How to match SURF interest points to a database of images - c#

I am using the SURF algorithm in C# (OpenSurf) to get a list of interest points from an image. Each of these interest points contains a vector of descriptors , an x coordinate (int), an y coordinate (int), the scale (float) and the orientation (float).
Now, i want to compare the interest points from one image to a list of images in a database which also have a list of interest points, to find the most similar image. That is: [Image(I.P.)] COMPARETO [List of Images(I.P.)]. => Best match. Comparing the images on an individual basis yields unsatisfactory results.
When searching stackoverflow or other sites, the best solution i have found is to build an FLANN index while at the same time keeping track of where the interest points comes from. But before implementation, I have some questions which puzzle me:
1) When matching images based on their SURF interest points an algorithm I have found does the matching by comparing their distance (x1,y1->x2,y2) with each other and finding the image with the lowest total distance. Are the descriptors or orientation never used when comparing interest points?
2) If the descriptors are used, than how do i compare them? I can't figure out how to compare X vectors of 64 points (1 image) with Y vectors of 64 points (several images) using a indexed tree.
I would really appreciate some help. All the places I have searched or API I found, only support matching one picture to another, but not to match one picture effectively to a list of pictures.
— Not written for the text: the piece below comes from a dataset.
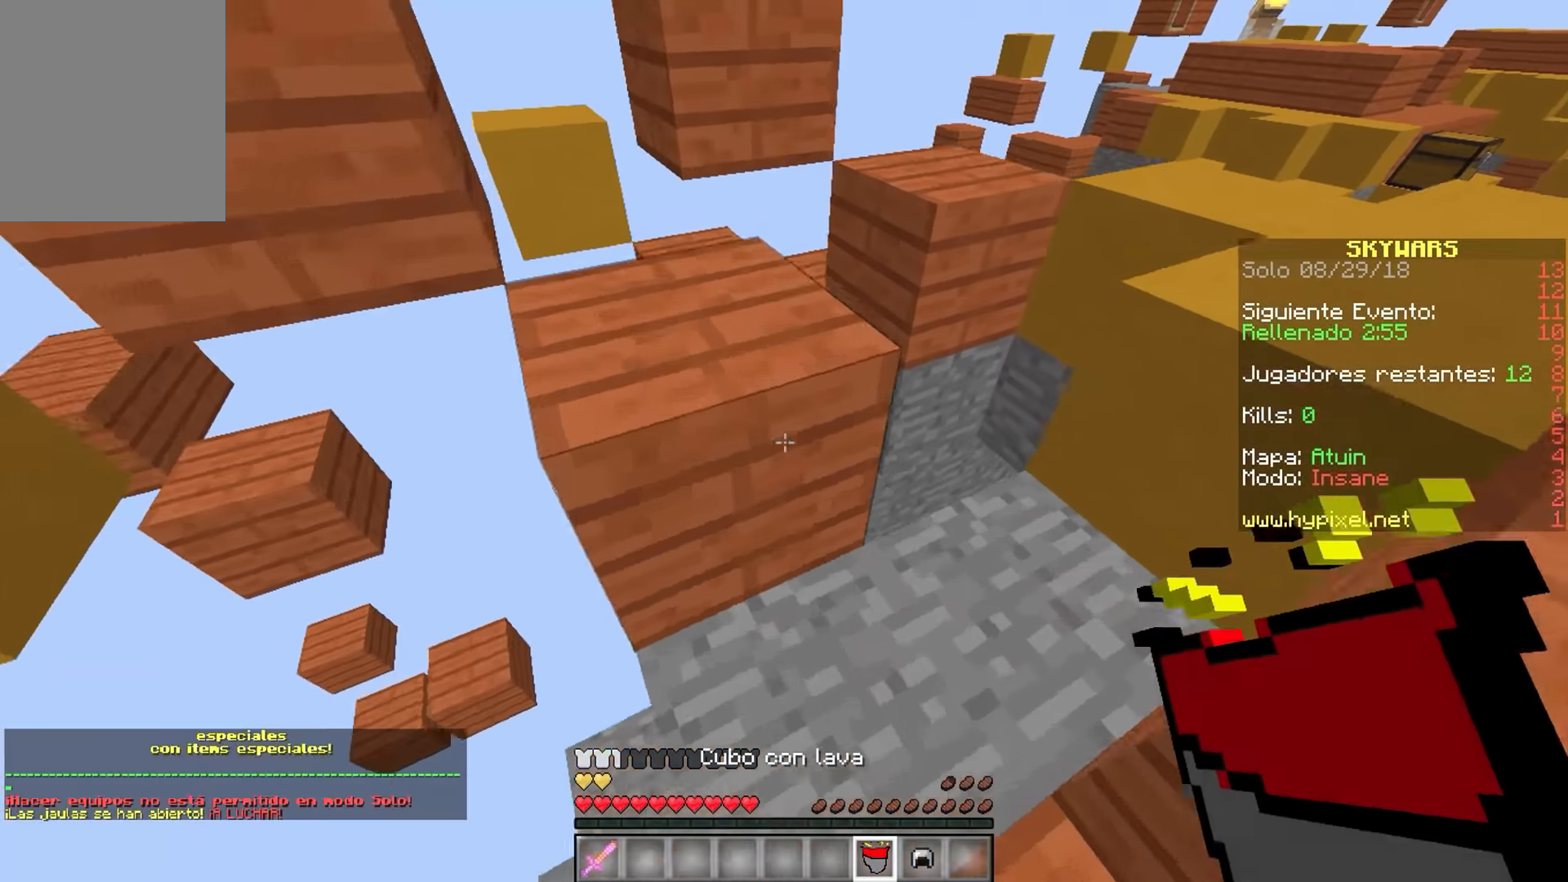
{"keys": ["a", "w"], "mouse": ["right"], "events": [[267, "d", "up"], [450, "mouse_right", "down"], [484, "a", "down"]]}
There are multiple things here.
In order to know two images are (almost) equal, you have to find the homographic projection of the two such that the projection results in a minimal error between the projected feature locations. Brute-forcing that is possible but not efficient, so a trick is to assume that similar images tend to have the feature locations in the same spot as well (give or take a bit). For example, when stitching images, the image to stitch are usually taken only from a slightly different angle and/or location; even if not, the distances will likely grow ("proportionally") to the difference in orientation.
This means that you can - as a broad phase - select candidate images by finding k pairs of points with minimum spatial distance (the k nearest neighbors) between all pairs of images and perform homography only on these points. Only then you compare the projected point-pairwise spatial distance and sort the images by said distance; the lowest distance implies the best possible match (given the circumstances).
If I'm not mistaken, the descriptors are oriented by the strongest angle in the angle histogram. Theat means you may also decide to take the euclidean (L2) distance of the 64- or 128-dimensional feature descriptors directly to obtain the actual feature-space similarity of two given features and perform homography on the best k candidates. (You will not compare the scale in which the descriptors were found though, because that would defeat the purpose of scale invariance.)
Both options are time consuming and direcly depend on the number of images and features; in other word's: stupid idea.
Approximate Nearest Neighbors
A neat trick is to not use actual distances at all, but approximate distances instead. In other words, you want an approximate nearest neighbor algorithm, and FLANN (although not for .NET) would be one of them.
One key point here is the projection search algorithm. It works like this:
Assuming you want to compare the descriptors in 64-dimensional feature space. You generate a random 64-dimensional vector and normalize it, resulting in an arbitrary unit vector in feature space; let's call it A. Now (during indexing) you form the dot product of each descriptor against this vector. This projects each 64-d vector onto A, resulting in a single, real number a_n. (This value a_n represents the distance of the descriptor along A in relation to A's origin.)
This image I borrowed from this answer on CrossValidated regarding PCA demonstrates it visually; think about the rotation as the result of different random choices of A, where the red dots correspond to the projections (and thus, scalars a_n). The red lines show the error you make by using that approach, this is what makes the search approximate.
You will need A again for search, so you store it. You also keep track of each projected value a_n and the descriptor it came from; furthermore you align each a_n (with a link to its descriptor) in a list, sorted by a_n.
To clarify using another image from here, we're interested in the location of the projected points along the axis A:
The values a_0 .. a_3 of the 4 projected points in the image are approximately sqrt(0.5²+2²)=1.58, sqrt(0.4²+1.1²)=1.17, -0.84 and -0.95, corresponding to their distance to A's origin.
If you now want to find similar images, you do the same: Project each descriptor onto A, resulting in a scalar q (query). Now you go to the position of q in the list and take the k surrounding entries. These are your approximate nearest neighbors. Now take the feature-space distance of these k values and sort by lowest distance - the top ones are your best candidates.
Coming back to the last picture, assume the topmost point is our query. It's projection is 1.58 and it's approximate nearest neighbor (of the four projected points) is the one at 1.17. They're not really close in feature space, but given that we just compared two 64-dimensional vectors using only two values, it's not that bad either.
You see the limits there and, similar projections do not at all require the original values to be close, this will of course result in rather creative matches. To accomodate for this, you simply generate more base vectors B, C, etc. - say n of them - and keep track of a separate list for each. Take the k best matches on all of them, sort that list of k*n 64-dimensional vectors according to their euclidean distance to the query vector, perform homography on the best ones and select the one with the lowest projection error.
The neat part about this is that if you have n (random, normalized) projection axes and want to search in 64-dimensional space, you are simply multiplying each descriptor with a n x 64 matrix, resulting in n scalars.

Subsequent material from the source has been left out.